- Conference: Independent
- Record: 9–17
- Head coach: Bruce Parkhill (2nd season);
- Home arena: William & Mary Hall

= 1978–79 William & Mary Tribe men's basketball team =

American college basketball season

The 1978–79 William & Mary Tribe men's basketball team represented the College of William & Mary in intercollegiate basketball during the 1978–79 season. Under the second year of head coach Bruce Parkhill, the team finished the season 9–17. This was the 74th season of the collegiate basketball program at William & Mary. William & Mary's home games were played at William & Mary Hall. For the second consecutive season, the Tribe played as an Independent.

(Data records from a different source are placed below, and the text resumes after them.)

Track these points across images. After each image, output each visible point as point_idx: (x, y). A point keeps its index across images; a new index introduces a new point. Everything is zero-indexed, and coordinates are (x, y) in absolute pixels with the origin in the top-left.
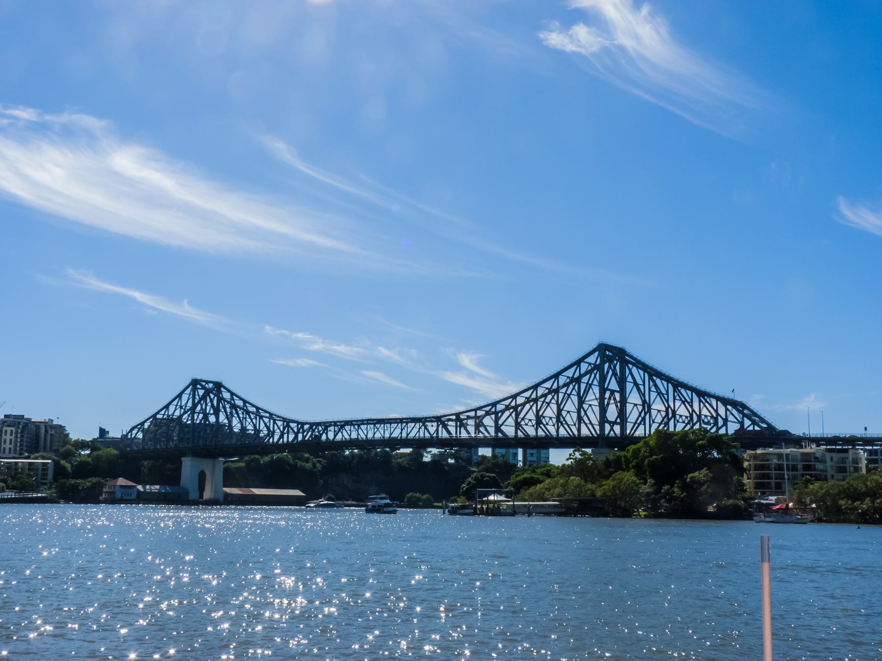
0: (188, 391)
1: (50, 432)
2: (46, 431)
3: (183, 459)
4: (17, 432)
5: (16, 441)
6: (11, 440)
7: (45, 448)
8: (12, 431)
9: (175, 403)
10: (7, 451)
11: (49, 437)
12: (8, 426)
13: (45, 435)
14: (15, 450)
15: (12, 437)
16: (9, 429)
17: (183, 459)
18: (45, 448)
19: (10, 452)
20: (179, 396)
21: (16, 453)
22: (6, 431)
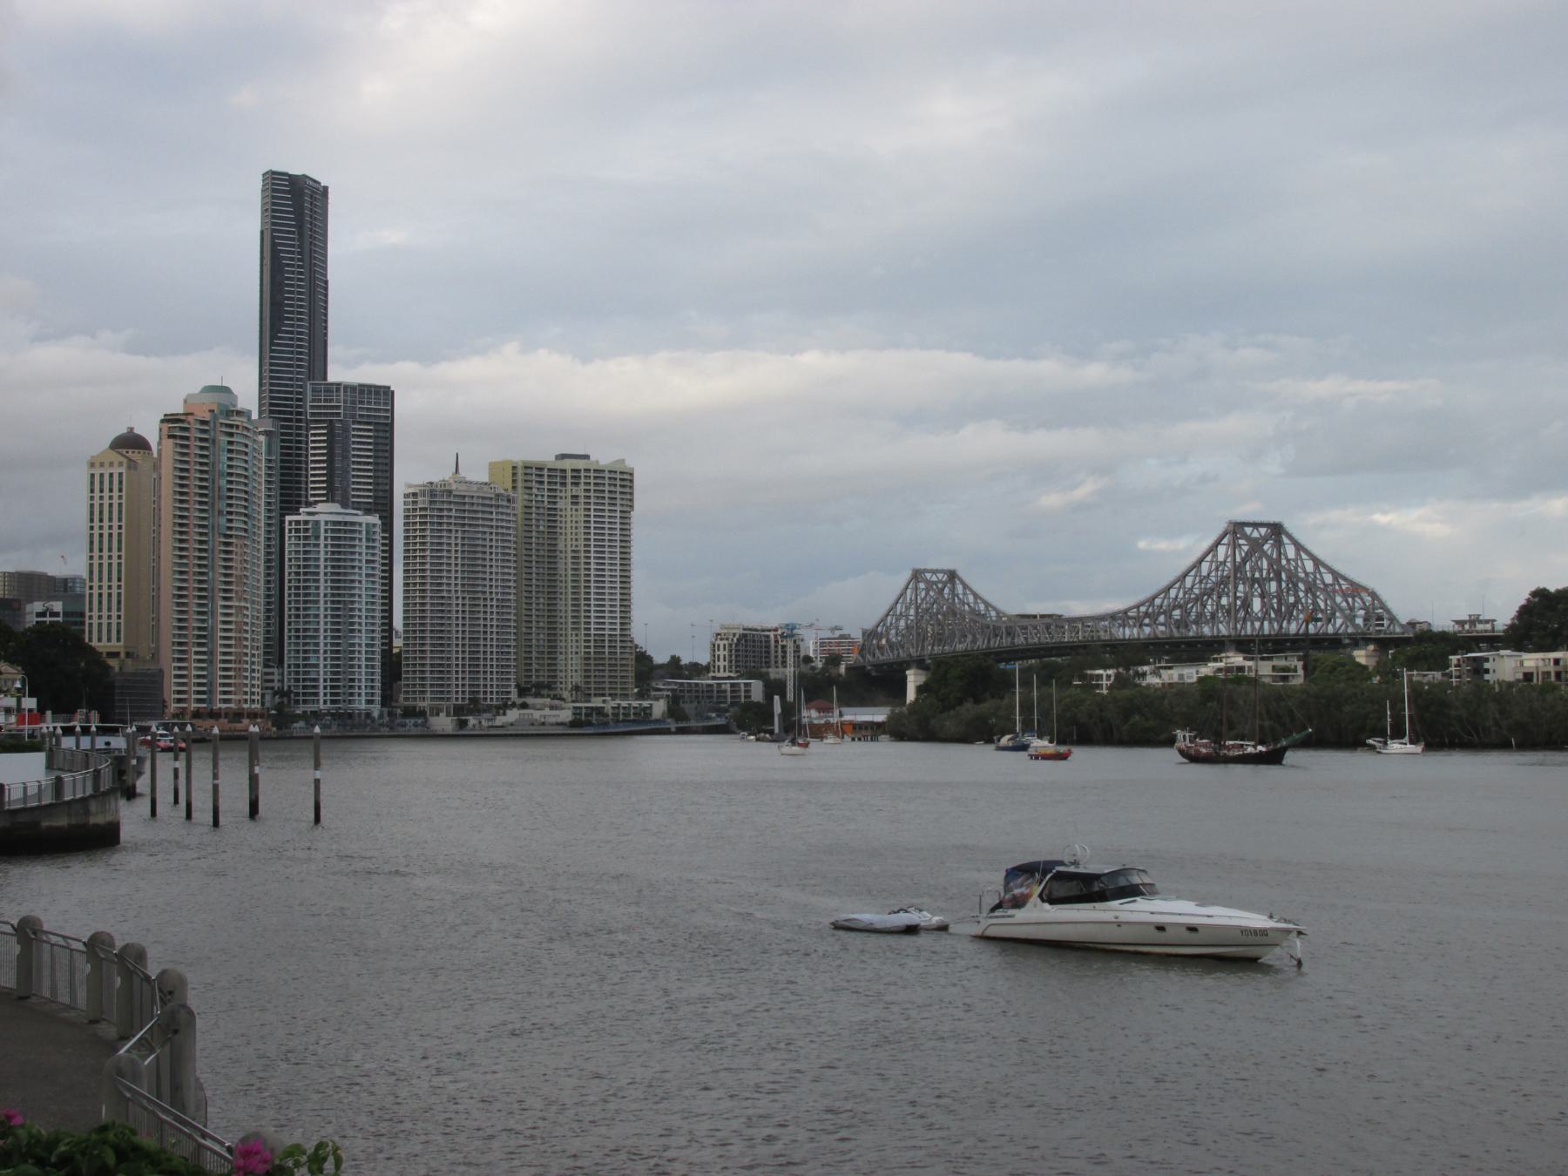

As such, they did not quality for any postseason tournaments.

Starting in 1978, William & Mary athletic teams dropped the nickname Indians in favor of the Tribe.

==Schedule==

| Date time, TV | Rank^{#} | Opponent^{#} | Result | Record | Site city, state |
Regular season
| 11/25/1978* |  | Delaware Valley | W 86–64 | 1–0 | William & Mary Hall Williamsburg, VA |
| 11/27/1978* |  | Christopher Newport | W 66–54 | 2–0 | William & Mary Hall Williamsburg, VA |
| 11/29/1978* |  | at West Virginia | L 39–45 | 2–1 | WVU Coliseum Morgantown, WV |
| 12/2/1978* |  | East Carolina | W 60–54 | 3–1 | William & Mary Hall Williamsburg, VA |
| 12/9/1978* |  | at Virginia Tech | L 59–84 | 3–2 | Cassell Coliseum Blacksburg, VA |
| 12/29/1978* |  | vs. VCU TD Invitational Tournament | L 43–60 | 3–3 | Richmond Coliseum Richmond, VA |
| 12/30/1978* |  | vs. Richmond TD Invitational Tournament | L 62–64 ^{OT} | 3–4 | Richmond Coliseum Richmond, VA |
| 1/3/1979* |  | Muhlenberg | W 80–64 | 4–4 | William & Mary Hall Williamsburg, VA |
| 1/6/1979* |  | James Madison | L 55–56 | 4–5 | William & Mary Hall Williamsburg, VA |
| 1/10/1979* |  | at Virginia | L 56–95 | 4–6 | William & Mary Hall Charlottesville, VA |
| 1/13/1979* |  | at Richmond | L 72–83 | 4–7 | Robins Center Richmond, VA |
| 1/16/1979* |  | Virginia Wesleyan | W 67–62 | 5–7 | William & Mary Hall Williamsburg, VA |
| 1/20/1979* |  | at Old Dominion | L 42–48 | 5–8 | ODU Fieldhouse Norfolk, VA |
| 1/24/1979* |  | at VCU | L 46–67 | 5–9 | Richmond Coliseum Richmond, VA |
| 1/27/1979* |  | South Carolina | L 54–62 | 5–10 | William & Mary Hall Williamsburg, VA |
| 1/30/1979* |  | at East Carolina | L 59–61 ^{2OT} | 5–11 | Williams Arena at Minges Coliseum Greenville, NC |
| 2/1/1979* |  | Roanoke College | W 44–43 | 6–11 | William & Mary Hall Williamsburg, VA |
| 2/3/1979* |  | Navy | W 68–63 | 7–11 | William & Mary Hall Williamsburg, VA |
| 2/6/1979* |  | at James Madison | L 57–70 | 7–12 | Harrisonburg, VA |
| 2/8/1979* |  | Davidson | W 68–62 ^{2OT} | 8–12 | William & Mary Hall Williamsburg, VA |
| 2/10/1979* |  | at American | L 45–61 | 8–13 | Cassell Center Washington, DC |
| 2/12/1979* |  | Virginia Tech | L 49–55 | 8–14 | William & Mary Hall Williamsburg, VA |
| 2/14/1979* |  | at No. 4 North Carolina | L 60–85 | 8–15 | Carmichael Arena Chapel Hill, NC |
| 2/17/1979* |  | Richmond | W 68–64 | 9–15 | William & Mary Hall Williamsburg, VA |
| 2/21/1979* |  | Virginia | L 40–44 | 9–16 | William & Mary Hall Williamsburg, VA |
| 2/24/1979* |  | Old Dominion | L 56–57 | 9–17 | William & Mary Hall Williamsburg, VA |
*Non-conference game. ^{#}Rankings from AP Poll. (#) Tournament seedings in parentheses.